The gas crunch has put pressure on fertiliser factories, which need fuel to operate. Carbon dioxide is a by-product of fertiliser production.

Lager-geddon at the local

Fears of a national beer shortage emerged this month as some pubs reported they were running low on pints of Carling and Coors. British tabloid The Sun dubbed the crisis “LAGER-GEDDON” while some pubs encouraged drinkers to try new tipples during the crisis.

Hopping mad: Some English pubs have started to run short of lager.

“We are experiencing some supply problems,” a spokesman for pub chain Wetherspoons said, as experts blamed the lack of Britain’s beloved pints on the truck driver shortage which resulted in delivery inconsistencies and Brexit which spurred trade barriers.

A spokesperson for the British Meat Processors Association said Monday that the carbon dioxide shortage will particularly affect pork and chicken which rely heavily on CO2.
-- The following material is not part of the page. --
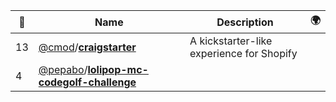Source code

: |:star2: | Name | Description | 🌍|
|---|---|---|---|
|13|[@cmod](https://github.com/cmod)/[**craigstarter**](https://github.com/cmod/craigstarter)|A kickstarter-like experience for Shopify||
|4|[@pepabo](https://github.com/pepabo)/[**lolipop-mc-codegolf-challenge**](https://github.com/pepabo/lolipop-mc-codegolf-challenge)|||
“The prices of meat are probably going to be going up, and there will be shortages if we can’t get supplies of CO2 really, really quickly,” the group said.

When 700 branches of KFC ran out of chicken and closed their doors in February 2018, some Brits were so upset they called the police. The chain blamed the delays at the time on delivery problems and operational issues.

Those staying abreast of the chicken crisis have noticed meat supplies are running low at Portuguese restaurant Nando’s – which closed 50 of its branches due to the chicken shortage attributed to low staff numbers and delivery issues.

A shortage of carbon dioxide has even disrupted the supply of chicken as the gas is used in the slaughter process.

Pork pie panic

Fears over access to savoury snacks were echoed by Liverpool’s Lion Tavern pub which warned that its traditional British pork pies may be taken off the menu after a leading family food business pulled deliveries, the BBC reported.

The Pub’s landlord, Dave Hardman, said that pie-loving customers would be “devastated.”

Wrights Food Group, which halted the deliveries, said it was trying to stay afloat amid “unprecedented times.” Commercial Director Helen Bowyer cited Brexit’s tougher migration rules and worker shortages for the company’s decision to withdraw some products.